O CEO da BIMachine, Douglas Scheibler, analisa que, para evitar a ruptura e garantir a exposição do produto certo no lugar exato, as empresas precisam estar atentas 100% do tempo, e isso é humanamente impossível. Por isso, o investimento em tecnologia para suprir esta demanda é fundamental.

“O fator humano é um dos mais frequentes causadores de erros na reposição e estocagem de mercadorias, afinal, o cérebro ocupado com múltiplas tarefas não está imune ao esquecimento, a não perceber algum gargalo, a errar”, avalia Scheibler “Logo, a solução é reforçar o trabalho dos recursos humanos com tecnologia eficiente e de fácil uso, que permita ampliar a visibilidade dos estoques, gôndolas, inventários e produtos, bem como entregar análises que facilitem a orientação da exposição mais adequada para os itens segundo o perfil de cliente de cada estabelecimento”, completa.

De acordo com o especialista, tais análises precisam levar em conta horários, localização, comportamentos de consumo, preferências, tendências de mercado, preços e tickets de compra, entre muitas outras variáveis, para resultar em insights precisos e preciosos para guiar a tomada de decisões no ponto de venda.

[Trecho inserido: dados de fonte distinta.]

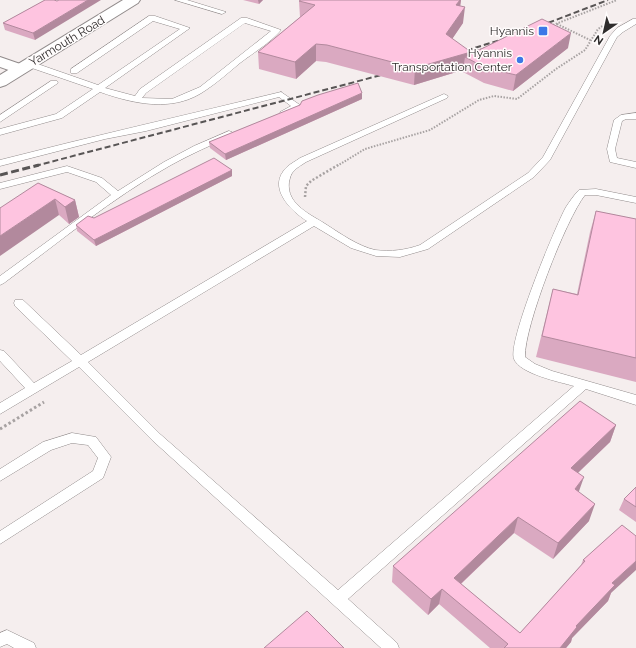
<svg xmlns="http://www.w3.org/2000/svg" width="636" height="648" font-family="Raleway,sans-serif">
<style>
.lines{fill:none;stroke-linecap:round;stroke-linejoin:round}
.service-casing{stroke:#918b8b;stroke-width:1}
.minor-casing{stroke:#918b8b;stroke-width:2}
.secondary-casing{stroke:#918b8b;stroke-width:2}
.path-far2{stroke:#a7a2a2;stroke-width:2;stroke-dasharray:1.5 1.5;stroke-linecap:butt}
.path-far1{stroke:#a7a2a2;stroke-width:2.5;stroke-dasharray:2 2;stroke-linecap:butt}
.path{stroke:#a7a2a2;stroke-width:3;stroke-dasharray:2.5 2.5;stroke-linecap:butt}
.service{fill:#fff;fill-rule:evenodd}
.minor{fill:#fff;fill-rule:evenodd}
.secondary{fill:#fff;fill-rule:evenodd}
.rail-far1{stroke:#585555;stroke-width:2;stroke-dasharray:6 3;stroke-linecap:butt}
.rail{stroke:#585555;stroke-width:3;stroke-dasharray:8 3.5;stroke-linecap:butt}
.wall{fill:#daa9c1}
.shaded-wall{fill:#b2899d}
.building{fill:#fec4e0;stroke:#b2899d}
.poi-dot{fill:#3c78e7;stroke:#fffcfc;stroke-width:1.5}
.labels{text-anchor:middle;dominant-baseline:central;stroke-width:3;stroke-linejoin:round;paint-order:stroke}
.far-poi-label{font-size:12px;fill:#2f2c2c;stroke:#fffcfc;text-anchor:end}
.far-street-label{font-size:12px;fill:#2f2c2c;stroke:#fffcfc}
</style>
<rect width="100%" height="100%" fill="#f5eeee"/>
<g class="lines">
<defs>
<path id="service" d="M175 0H187L226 12 222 14Z
M149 16H155L190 28 105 88 135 96 140 89 241 18H247L281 30C270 43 253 53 240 63 229 72 218 82 206 90 174 113 134 104 100 92L62 118 0 135V129L56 114 93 89 26 66V62H32L98 85 180 29 153 21 77 73H71V69ZM245 23 271 31 200 87 172 99 142 98 146 93Z
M633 19H636V24L623 32 617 37 550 160 534 177 428 249 400 257 376 256 351 248 314 226 88 362 160 434 338 590 574 386C560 382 520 374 514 359 507 343 555 227 566 207 570 201 574 195 579 190L596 189 636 197V203L596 195H585C566 219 524 327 525 357L535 364 552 371 636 395V405L586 389 348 599 397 643 399 648H381L152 440 79 367 0 414V403L25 388 0 361V350L4 351 34 383 72 361 15 306 14 303 15 300H23L81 355 307 221C291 211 266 187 287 167 290 164 296 161 300 158L444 94 448 96 447 98 306 162C302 165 297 167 294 171 291 173 290 178 289 182 286 205 312 215 327 225 341 234 358 246 375 250 391 252 406 250 420 245L528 173 543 157 610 36 617 28Z
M51 81H57L58 83 0 122V115Z
M281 92 300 105 301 107 300 109 287 114H281L280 112 291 106 279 97 146 131 105 139 0 166V160C93 136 187 115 281 92Z
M636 113V119H626L622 121 615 149 617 158 636 162V168L610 162 607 149 614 120 621 115Z
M229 131 232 132 233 134 232 136C211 145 191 154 171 165 112 198 58 243 4 283L0 285V276L111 195 96 182 67 172 0 189V183L67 166 102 178 118 191 164 162 194 146Z
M72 433 96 437 111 457 103 478 0 544V531L93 471 98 458 88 445 72 443 51 450 0 481V469L43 442Z
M7 630 34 643 36 648H14L7 644 0 647V633Z"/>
<path id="minor" d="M0 57 26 66 28 69 26 72 20 74 0 67Z"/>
<path id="secondary" d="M123 0H140L138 3 6 85 0 87V75Z"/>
</defs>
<use href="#service" class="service-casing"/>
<use href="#minor" class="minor-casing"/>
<use href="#secondary" class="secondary-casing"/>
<path class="path-far2" d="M557 24 590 40
M553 25 617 0
M469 53 485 48
M337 166 365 149 430 130 479 100 494 96 517 99 556 69 585 50 598 29 604 25"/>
<path class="path-far1" d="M305 197 306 186 311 181 338 165"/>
<path class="path" d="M0 429 44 402"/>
<use href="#service" class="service"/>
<use href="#minor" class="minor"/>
<use href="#secondary" class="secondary"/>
<path class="rail-far1" d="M540 26 608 0
M458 53 510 37
M35 166 389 73"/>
<path class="rail" d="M0 175 39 165"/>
</g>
<path class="wall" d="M45 0 35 40 5 30 3 23Z
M243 0H263L259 4Z
M461 0 460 6 463 23 452 39 470 54 568 48 513 91 484 83 463 72V70L414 85 326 62 316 61 296 79 259 69 258 52 300 17 299 1Z
M362 99 226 160 210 148 209 142 300 105Z
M232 170V176L96 246 77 231 76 225Z
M38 183 75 200 79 217 69 224 59 215Z
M596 211 636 219V382L536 357 553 289 577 294 590 232Z
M616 425 610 442 578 473 579 492 589 521 553 559 514 533 461 584 520 633 581 565 583 560 622 525 611 593 608 601 572 638 571 642 566 648H490L439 604 428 615 392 582 393 566Z
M636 487V522L619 510 624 499Z"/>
<path class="shaded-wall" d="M88 0H101L35 40 33 33Z
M258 0H263L259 4Z
M452 0H461L459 15Z
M465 7 463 23 444 51 446 34Z
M571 33 568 48 513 91 516 75Z
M316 44V61L296 79 295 62Z
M471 52 470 59 465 57 463 70 414 85 415 68Z
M362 93V99L226 160 225 154Z
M232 170V176L96 246 94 240Z
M55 199 59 215 0 256V236Z
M75 200 79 217 69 224 65 207Z
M616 425 610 442 565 485 571 468Z
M584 477 578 494 575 489Z
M595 504 589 521 553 559 558 543Z
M518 517 514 533 451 593 454 578Z
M636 561V570L611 593 608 601 572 638 571 642 566 648H560L576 626 612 583Z
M442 589 439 604 428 615 431 599Z"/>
<path class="building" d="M45 0H54L57 1 59 0H88L33 33 3 23Z
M301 0H460L456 5 465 7 446 34 471 52 415 68 327 45 316 44 295 62 258 52 315 5 299 1Z
M542 19 571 33 516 75 486 68 465 57Z
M358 83 362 93 225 154 209 142 300 105 302 101 318 95Z
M214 158 232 170 94 240 76 225 88 216 94 218Z
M38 183 75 200 65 207 55 199 0 236V208Z
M596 211 636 219V358L542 336 553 289 578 295Z
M580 401 616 425 571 468 584 477 575 489 595 504 558 543 518 517 454 578 520 633 585 561 583 560 622 525 636 536V561L612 583 615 585 576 626 577 627 560 648H504L508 644 442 589 431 599 393 566Z
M636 487V507L624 499Z
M307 611 344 648H264Z"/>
<g class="poi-dot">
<rect x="538" y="26" width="10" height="10" rx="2"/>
<circle cx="520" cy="60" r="4"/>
</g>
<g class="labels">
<g class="far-poi-label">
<text x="534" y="31">Hyannis</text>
<text x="512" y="53">Hyannis<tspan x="512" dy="14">Transportation Center</tspan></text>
</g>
<g class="far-street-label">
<text transform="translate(67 41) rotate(-31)">Yarmouth Road</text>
</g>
</g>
<g transform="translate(604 32) rotate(214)" stroke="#fffcfc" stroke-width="3" paint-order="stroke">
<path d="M0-3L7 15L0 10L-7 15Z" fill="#2f2c2c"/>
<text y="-6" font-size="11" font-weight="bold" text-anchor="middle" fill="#2f2c2c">N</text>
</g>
</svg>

Uma das tecnologias mais assertivas na condução destes trabalhos é o Business Intelligence, que tem recursos capazes de analisar grandes volumes de dados do varejo e gerar comparações, análises, gráficos e outras ferramentas muito úteis para embasar gestores e pessoal de loja nos movimentos diários para melhorar as vendas.

Benefícios

“Saber, por exemplo, que tipo de consumidor consome mais qual produto em qual das filiais a qual horário de qual dia da semana é um dado valioso para evitar que este item jamais falte”, exemplifica o CEO. “O BI facilita todo esse trabalho com soluções para coleta, organização e análise de dados. E quando falamos nisso, estamos nos referindo a dados das fontes mais diversas – sistemas de ERP e CRM, bases de dados informatizadas e manuais, cadastros de compra e crediário, planilhas, leads gerados em promoções e sorteios e todas as demais frentes de coleta de informações sobre clientes e prospects que uma empresa pensar em gerar”, completa.

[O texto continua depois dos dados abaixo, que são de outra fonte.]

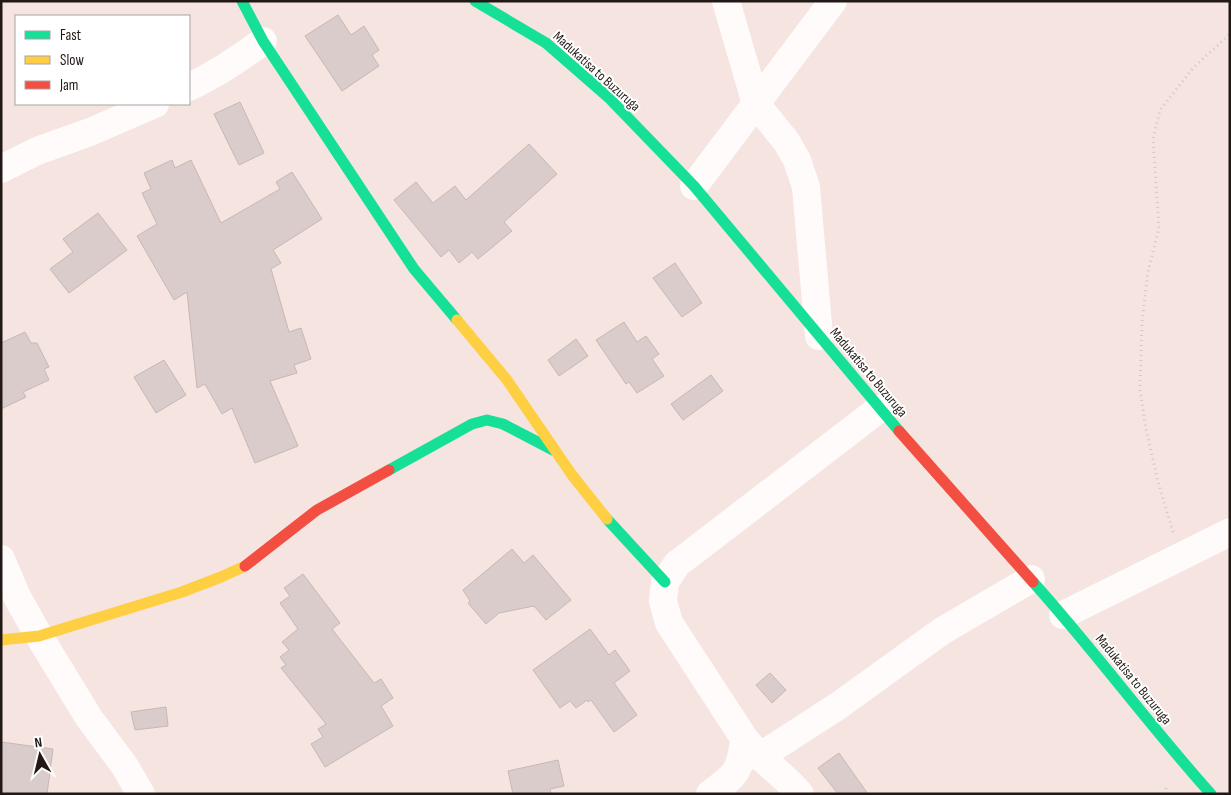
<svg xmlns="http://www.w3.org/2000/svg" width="1231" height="795" font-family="'Sofia Sans Condensed',sans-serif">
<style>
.building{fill:#daccca;stroke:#c6b8b6}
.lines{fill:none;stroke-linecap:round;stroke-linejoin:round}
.path{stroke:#cec9c7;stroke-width:3;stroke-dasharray:1 4;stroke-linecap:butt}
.street{stroke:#fefbfa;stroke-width:28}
.fast{stroke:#16e098;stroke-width:11}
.slow{stroke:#ffcf43;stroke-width:11}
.jam{stroke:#f24e42;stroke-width:11}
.labels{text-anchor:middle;stroke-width:4;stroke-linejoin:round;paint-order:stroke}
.street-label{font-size:14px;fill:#221815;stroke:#fff}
</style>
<rect width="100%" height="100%" fill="#f5e4df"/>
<g class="building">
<polygon points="338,15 351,35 364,26 379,50 372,55 379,66 342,91 305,36"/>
<polygon points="240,102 264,153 239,165 214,114"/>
<polygon points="529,144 557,174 504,222 512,231 478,259 472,252 459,263 449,250 441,257 394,200 416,182 433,203 455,186 466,200"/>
<polygon points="172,160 175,168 191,160 221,223 280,189 276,182 292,172 322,219 273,250 281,263 271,269 289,332 301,328 311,359 294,365 297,373 270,381 298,446 255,463 232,408 222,414 205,384 197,388 187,292 174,300 137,236 157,224 142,193 151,189 144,173"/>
<polygon points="98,213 127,250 69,293 50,269 73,252 63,239"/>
<polygon points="675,263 702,303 682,317 653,278"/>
<polygon points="624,322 637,342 646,336 659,354 652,359 664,376 637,393 629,382 626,384 596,340"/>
<polygon points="25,332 31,343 37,343 49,367 44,369 49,380 23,392 26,397 1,409 1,343"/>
<polygon points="576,339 588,356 559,376 548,360"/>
<polygon points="164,360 186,395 156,413 134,377"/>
<polygon points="711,375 723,391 683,420 671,404"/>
<polygon points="512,549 524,563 533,555 571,600 546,620 534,606 499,613 486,624 468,603 470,601 463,590"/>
<polygon points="303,574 340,623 332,629 374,683 381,679 393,698 381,706 393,726 325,767 311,744 323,737 318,729 326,724 281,668 286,665 280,657 289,650 282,642 298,629 280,603 290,596 284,588"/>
<polygon points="590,629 609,655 615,650 630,671 614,683 637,715 614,732 591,700 588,702 587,700 576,708 570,701 560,708 533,670"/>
<polygon points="770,673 786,690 772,703 756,685"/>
<polygon points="166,707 168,726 135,730 131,712"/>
<polygon points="1,742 53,749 47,794 1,794"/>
<polygon points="839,753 868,794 838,794 818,768"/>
<polygon points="558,760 564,786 550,789 551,794 513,794 508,771"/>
</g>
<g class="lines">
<g class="path">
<polyline points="1173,532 1158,482 1145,424 1140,389 1142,322 1148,272 1159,228 1153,139 1160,110 1194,67 1230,34"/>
<polyline points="1165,794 1167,785"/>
</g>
<g class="street">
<polyline points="726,1 756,104 786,141 797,160 806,187 819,336"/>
<path d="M189 87C217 74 238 60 263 41"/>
<polyline points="1,169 37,151 90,132 155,104"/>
<polyline points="694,186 833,1"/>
<polyline points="1,559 17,597 39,636 89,718 124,765 141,794"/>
<polyline points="1063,615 1230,532"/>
<path d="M748 743C763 762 784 775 800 794"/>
<polyline points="759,757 838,706 942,631 1031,579"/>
<path d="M710 794C736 775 741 771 744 738L669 623 663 601 665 582 677 564 879 409"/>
</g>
<g class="fast">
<polyline points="242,1 263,41 414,269 457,320"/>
<polyline points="475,1 546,43 608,97 694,186 899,431"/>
<polyline points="389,470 472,424 487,420 503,424 553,450"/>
<polyline points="607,519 665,582"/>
<path d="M1033 582C1095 651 1149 725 1211 794"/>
</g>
<g class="slow">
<polyline points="457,320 507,380 572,475 607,519"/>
<polyline points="1,640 39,636 182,592 221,577 245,566"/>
</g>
<g class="jam">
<polyline points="899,431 1033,582"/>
<polyline points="245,566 317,510 389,470"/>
</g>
</g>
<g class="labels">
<g class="street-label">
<text transform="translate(597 71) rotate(42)" y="5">Madukatisa to Buzuruga</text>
<text transform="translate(869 372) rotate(50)" y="5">Madukatisa to Buzuruga</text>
<text transform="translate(1134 679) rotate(51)" y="5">Madukatisa to Buzuruga</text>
</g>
</g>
<rect width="1231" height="795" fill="none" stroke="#221815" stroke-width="5"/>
<rect x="15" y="15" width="175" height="90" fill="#ffffff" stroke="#a7a3a1"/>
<rect x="25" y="31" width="25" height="8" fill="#16e098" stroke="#a7a3a1"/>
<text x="60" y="40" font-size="15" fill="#221815">Fast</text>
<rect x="25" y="56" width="25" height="8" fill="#ffcf43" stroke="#a7a3a1"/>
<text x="60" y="65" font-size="15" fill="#221815">Slow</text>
<rect x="25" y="81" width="25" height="8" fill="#f24e42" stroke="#a7a3a1"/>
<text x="60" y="90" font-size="15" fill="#221815">Jam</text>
<g transform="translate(40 755) rotate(352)" stroke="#ffffff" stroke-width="4" paint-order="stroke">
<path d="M0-4L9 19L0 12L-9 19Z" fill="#221815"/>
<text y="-8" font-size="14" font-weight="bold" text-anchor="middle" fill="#221815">N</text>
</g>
</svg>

Um auxílio que, segundo indicam as pesquisas, é bastante útil para varejistas de todas as áreas: pesquisa da NeoGrid indica que o varejo brasileiro teve cerca de 10% de ruptura em junho de 2016, dos quais 5% representaram vendas perdidas. O dado é preocupante em momento de desaceleração econômica, em que o setor varejista amargou queda de 3% no primeiro trimestre deste ano e acumulou redução de 5,3% nas vendas nos últimos 12 meses, segundo o IBGE.

“Ninguém quer perder vendas, ninguém quer frear, cair, reduzir. E se crescer é a palavra de ordem, vender é o motor e o BI, o combustível”, sentencia Scheibler.